Der deutsch-französische Rüstungskonzern KNDS hat seinen Anteil drastisch reduziert. Über ein beschleunigtes Platzierungsverfahren verkaufte er 5,8 Millionen Aktien. Das Volumen: rund 262 Millionen Euro. Der Anteil sank von knapp 16 auf rund 10 Prozent.

Marktbeobachter sehen den Schritt als Maßnahme zur Stärkung der eigenen Finanzkraft. Für Renk bedeutet er mehr Streubesitz – langfristig ein Liquiditätsgewinn für den MDAX-Titel.

Parallel dazu stieg der US-Vermögensverwalter Fidelity ein. Er überschritt die Meldeschwelle von drei Prozent. Ein Vertrauensbeweis eines globalen Investors in einem schwierigen Marktumfeld.

Operativ läuft es

Die fundamentale Lage bleibt robust. Der Auftragsbestand liegt bei rund 6,9 Milliarden Euro – etwa das Fünffache des Jahresumsatzes.
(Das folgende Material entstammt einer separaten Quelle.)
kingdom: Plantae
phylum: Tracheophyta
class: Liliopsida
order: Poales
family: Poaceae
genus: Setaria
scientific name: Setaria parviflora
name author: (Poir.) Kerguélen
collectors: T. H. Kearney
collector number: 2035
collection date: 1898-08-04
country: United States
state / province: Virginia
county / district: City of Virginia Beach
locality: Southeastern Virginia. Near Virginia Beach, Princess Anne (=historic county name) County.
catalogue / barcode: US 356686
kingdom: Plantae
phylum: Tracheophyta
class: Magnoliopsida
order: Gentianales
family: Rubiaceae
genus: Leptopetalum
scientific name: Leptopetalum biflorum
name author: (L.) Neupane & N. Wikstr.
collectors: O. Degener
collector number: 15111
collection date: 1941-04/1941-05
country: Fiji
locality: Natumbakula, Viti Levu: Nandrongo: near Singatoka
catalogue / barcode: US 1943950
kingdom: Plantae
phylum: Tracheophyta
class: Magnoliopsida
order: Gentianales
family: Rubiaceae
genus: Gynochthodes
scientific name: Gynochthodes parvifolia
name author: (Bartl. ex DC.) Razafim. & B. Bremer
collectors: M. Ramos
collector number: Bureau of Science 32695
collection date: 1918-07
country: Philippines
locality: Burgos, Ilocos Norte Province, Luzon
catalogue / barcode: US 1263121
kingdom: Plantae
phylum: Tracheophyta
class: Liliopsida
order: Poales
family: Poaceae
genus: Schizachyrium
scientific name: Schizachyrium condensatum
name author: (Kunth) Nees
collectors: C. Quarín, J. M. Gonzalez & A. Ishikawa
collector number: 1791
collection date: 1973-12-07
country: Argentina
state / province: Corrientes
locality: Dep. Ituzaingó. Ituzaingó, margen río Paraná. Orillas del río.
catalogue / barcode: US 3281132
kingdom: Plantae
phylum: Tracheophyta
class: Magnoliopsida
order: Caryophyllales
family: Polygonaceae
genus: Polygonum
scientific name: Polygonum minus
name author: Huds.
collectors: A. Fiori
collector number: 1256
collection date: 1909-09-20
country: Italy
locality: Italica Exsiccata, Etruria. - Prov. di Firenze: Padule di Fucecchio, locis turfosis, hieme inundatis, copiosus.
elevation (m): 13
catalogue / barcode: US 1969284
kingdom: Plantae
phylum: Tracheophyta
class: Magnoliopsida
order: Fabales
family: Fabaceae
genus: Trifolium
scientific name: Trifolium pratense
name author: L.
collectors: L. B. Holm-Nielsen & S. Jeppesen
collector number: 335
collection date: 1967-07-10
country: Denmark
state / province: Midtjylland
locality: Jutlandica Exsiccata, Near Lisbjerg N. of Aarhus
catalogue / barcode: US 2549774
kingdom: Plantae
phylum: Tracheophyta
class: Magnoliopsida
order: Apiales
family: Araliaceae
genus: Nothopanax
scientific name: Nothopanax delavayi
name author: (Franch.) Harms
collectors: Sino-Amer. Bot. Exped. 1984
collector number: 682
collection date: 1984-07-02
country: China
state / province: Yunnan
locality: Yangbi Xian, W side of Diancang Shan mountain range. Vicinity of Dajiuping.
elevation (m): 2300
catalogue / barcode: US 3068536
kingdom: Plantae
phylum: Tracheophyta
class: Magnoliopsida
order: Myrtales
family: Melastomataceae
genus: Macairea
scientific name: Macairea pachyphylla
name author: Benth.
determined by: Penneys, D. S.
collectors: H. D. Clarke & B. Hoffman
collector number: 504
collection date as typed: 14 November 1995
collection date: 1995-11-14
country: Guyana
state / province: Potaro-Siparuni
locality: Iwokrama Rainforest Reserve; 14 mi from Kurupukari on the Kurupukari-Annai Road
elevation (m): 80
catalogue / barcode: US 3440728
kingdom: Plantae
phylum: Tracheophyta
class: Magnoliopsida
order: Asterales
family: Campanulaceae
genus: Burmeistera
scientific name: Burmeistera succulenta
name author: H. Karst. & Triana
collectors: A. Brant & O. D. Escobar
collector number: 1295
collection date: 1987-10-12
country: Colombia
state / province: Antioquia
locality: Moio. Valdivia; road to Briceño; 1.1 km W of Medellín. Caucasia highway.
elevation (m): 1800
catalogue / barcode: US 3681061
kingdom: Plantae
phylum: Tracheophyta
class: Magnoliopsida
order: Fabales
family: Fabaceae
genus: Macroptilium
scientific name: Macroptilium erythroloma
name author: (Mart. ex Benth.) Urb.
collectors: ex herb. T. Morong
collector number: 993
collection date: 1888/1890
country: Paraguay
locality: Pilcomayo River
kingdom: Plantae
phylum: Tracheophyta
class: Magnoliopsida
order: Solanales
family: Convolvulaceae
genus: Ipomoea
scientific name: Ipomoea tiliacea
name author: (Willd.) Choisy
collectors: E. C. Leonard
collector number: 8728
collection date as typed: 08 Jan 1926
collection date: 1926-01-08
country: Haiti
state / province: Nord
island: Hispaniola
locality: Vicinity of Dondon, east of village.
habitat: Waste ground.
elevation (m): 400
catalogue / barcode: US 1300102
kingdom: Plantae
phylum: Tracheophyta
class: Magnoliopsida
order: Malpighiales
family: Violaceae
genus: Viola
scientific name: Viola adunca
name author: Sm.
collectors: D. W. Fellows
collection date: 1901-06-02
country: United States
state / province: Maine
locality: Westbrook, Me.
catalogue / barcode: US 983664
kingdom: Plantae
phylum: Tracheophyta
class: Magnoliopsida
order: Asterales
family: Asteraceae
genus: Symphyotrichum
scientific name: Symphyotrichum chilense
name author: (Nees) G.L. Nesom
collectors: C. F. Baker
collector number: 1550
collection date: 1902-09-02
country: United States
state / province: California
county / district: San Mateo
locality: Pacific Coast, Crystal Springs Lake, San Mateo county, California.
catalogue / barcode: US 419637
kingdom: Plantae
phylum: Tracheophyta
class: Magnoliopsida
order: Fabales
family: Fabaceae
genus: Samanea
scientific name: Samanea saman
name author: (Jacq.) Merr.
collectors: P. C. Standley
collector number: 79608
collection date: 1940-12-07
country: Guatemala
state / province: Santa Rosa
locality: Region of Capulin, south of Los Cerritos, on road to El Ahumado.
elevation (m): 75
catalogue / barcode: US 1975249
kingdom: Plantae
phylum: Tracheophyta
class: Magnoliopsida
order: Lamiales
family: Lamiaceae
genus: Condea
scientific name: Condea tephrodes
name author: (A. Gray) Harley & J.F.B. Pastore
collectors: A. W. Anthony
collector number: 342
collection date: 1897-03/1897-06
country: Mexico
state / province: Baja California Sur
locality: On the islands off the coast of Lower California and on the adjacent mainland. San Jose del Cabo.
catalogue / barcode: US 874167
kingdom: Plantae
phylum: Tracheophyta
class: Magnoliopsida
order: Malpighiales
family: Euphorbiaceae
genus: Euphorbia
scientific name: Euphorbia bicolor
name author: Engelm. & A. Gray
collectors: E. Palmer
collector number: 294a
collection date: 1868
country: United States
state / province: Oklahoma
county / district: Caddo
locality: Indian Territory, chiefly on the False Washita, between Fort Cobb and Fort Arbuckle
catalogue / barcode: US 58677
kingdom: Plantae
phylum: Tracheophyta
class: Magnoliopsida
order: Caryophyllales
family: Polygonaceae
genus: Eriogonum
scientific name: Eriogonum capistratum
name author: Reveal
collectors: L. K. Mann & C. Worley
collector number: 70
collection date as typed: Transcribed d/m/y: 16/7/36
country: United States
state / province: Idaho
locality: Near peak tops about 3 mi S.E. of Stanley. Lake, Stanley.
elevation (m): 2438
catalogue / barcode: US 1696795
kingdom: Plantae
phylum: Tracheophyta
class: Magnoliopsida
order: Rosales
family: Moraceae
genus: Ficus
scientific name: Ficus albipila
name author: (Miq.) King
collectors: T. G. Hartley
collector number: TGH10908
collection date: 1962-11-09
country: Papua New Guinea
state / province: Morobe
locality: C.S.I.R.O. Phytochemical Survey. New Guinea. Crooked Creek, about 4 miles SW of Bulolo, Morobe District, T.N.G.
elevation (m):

Die Book-to-Bill-Ratio erreichte im ersten Quartal 2026 den Wert von 2,1. Ein Großteil der für das laufende und kommende Jahr geplanten Erlöse ist vertraglich gesichert.

Die operative Marge im Kerngeschäft stabilisierte sich bei 11,6 Prozent. Hohe Auslastung und strikte Kostenkontrolle stützen das Ergebnis.

Neue Impulse kommen aus dem Marine-Sektor. Renk liefert Antriebskomponenten für ein unbemanntes Überwasserschiff eines NATO-Mitglieds. Auf der Branchenmesse Eurosatory im Juni will das Unternehmen weitere Innovationen präsentieren – ein Signal für die Transformation vom Getriebelieferanten zum Anbieter integrierter Antriebslösungen für autonome Systeme.

Am 10. Juni tagt die Hauptversammlung. Zur Abstimmung stehen die Dividende und ein Wechsel an der Aufsichtsratsspitze. Dr. Klaus Richter soll Claus von Hermann ablösen.